Certain risk factors increase the likelihood of CP, including premature birth, low birth weight, infections during pregnancy, birth complications causing oxygen deprivation (hypoxia), and brain hemorrhages[2][4][5]. However, not all children with these risk factors develop CP, and some children without obvious risk factors may still have CP due to genetic mutations or subtle brain injuries[2].

The presence of other medical conditions can also complicate diagnosis. For example, children with CP often have co-occurring conditions such as epilepsy, hearing impairment, or cognitive challenges, which may mask or complicate the recognition of CP symptoms[3][7]. In some cases, hearing or visual impairments related to CP may be diagnosed first, delaying the recognition of the underlying motor disorder.

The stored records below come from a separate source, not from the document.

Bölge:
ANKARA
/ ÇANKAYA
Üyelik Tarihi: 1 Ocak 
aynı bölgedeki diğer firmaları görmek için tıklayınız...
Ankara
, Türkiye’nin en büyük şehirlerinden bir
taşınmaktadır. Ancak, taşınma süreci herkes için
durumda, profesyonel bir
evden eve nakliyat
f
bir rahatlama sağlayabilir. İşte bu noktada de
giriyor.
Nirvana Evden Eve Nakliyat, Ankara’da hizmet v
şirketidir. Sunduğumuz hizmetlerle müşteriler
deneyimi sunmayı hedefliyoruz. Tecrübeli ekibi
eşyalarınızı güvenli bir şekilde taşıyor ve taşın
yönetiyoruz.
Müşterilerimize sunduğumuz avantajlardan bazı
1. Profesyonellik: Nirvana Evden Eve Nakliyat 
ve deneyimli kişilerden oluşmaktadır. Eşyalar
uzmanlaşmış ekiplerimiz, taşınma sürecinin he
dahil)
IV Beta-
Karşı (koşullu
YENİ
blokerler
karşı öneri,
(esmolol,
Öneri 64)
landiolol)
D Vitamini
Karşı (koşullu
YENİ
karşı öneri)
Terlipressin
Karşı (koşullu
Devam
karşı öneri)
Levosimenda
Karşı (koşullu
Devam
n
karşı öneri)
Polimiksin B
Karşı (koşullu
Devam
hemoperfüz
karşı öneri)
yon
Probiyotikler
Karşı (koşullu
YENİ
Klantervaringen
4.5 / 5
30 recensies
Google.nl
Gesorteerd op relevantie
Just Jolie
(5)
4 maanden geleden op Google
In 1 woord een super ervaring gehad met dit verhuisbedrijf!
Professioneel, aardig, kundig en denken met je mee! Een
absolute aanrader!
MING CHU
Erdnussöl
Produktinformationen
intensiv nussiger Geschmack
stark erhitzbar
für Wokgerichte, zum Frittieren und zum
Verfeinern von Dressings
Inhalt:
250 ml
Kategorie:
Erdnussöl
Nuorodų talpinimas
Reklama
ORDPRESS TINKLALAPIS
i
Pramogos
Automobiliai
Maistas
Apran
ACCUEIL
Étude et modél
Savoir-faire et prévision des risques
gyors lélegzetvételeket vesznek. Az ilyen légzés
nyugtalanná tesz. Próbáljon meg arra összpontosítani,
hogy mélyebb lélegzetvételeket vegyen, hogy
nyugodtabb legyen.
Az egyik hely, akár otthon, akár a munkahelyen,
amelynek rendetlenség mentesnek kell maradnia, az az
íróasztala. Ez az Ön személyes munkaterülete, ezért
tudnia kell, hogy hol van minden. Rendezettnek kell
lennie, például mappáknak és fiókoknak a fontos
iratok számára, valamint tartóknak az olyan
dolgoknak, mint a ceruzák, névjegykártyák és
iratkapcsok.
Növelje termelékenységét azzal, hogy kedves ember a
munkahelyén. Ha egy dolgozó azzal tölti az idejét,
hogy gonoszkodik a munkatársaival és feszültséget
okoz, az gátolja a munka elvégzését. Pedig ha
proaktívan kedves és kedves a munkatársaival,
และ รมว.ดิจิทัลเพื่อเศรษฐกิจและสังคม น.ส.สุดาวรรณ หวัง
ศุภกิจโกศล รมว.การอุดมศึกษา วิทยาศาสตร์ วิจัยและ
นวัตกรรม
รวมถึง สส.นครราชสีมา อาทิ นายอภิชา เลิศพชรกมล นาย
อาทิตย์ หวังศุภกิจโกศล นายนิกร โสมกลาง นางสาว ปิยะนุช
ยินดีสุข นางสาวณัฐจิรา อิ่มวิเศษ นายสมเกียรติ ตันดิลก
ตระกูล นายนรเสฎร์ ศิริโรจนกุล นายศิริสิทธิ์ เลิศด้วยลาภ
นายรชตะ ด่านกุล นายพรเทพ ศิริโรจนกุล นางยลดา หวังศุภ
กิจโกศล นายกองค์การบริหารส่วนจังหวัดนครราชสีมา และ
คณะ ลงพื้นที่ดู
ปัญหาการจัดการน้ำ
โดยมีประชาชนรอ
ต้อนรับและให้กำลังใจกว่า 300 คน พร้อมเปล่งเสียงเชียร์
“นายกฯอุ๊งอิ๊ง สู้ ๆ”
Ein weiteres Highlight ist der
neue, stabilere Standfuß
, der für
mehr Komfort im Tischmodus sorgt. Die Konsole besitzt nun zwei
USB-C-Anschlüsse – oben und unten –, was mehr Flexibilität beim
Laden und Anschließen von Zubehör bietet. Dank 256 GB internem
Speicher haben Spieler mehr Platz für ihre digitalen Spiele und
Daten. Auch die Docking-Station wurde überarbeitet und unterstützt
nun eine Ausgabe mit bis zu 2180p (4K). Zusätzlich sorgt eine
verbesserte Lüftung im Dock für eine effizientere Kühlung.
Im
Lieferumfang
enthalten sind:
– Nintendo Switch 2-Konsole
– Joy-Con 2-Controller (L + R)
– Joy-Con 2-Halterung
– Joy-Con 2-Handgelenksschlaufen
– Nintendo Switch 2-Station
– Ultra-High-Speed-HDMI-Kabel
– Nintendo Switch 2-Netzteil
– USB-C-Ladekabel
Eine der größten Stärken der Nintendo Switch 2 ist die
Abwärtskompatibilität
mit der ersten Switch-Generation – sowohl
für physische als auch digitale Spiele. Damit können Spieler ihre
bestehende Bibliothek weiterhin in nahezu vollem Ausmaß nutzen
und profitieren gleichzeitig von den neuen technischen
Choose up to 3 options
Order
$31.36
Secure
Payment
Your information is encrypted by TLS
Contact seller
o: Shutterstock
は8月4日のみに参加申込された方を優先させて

**4. Socioeconomic and Healthcare Access Factors**

Access to specialized healthcare, early intervention services, and rehabilitation can influence the timing of diagnosis. Studies indicate that children from low-income families or regions with limited healthcare resources may experience delayed diagnosis and treatment, even when services are theoretically available[3]. Factors such as limited awareness among caregivers and primary care providers, lack of routine developmental screening, and delays in referral to specialists contribute to late diagnosis.

Even when rehabilitation services like physical therapy are accessible, families may face challenges in recognizing early signs or obtaining timely evaluations, which can postpone diagnosis and intervention[3].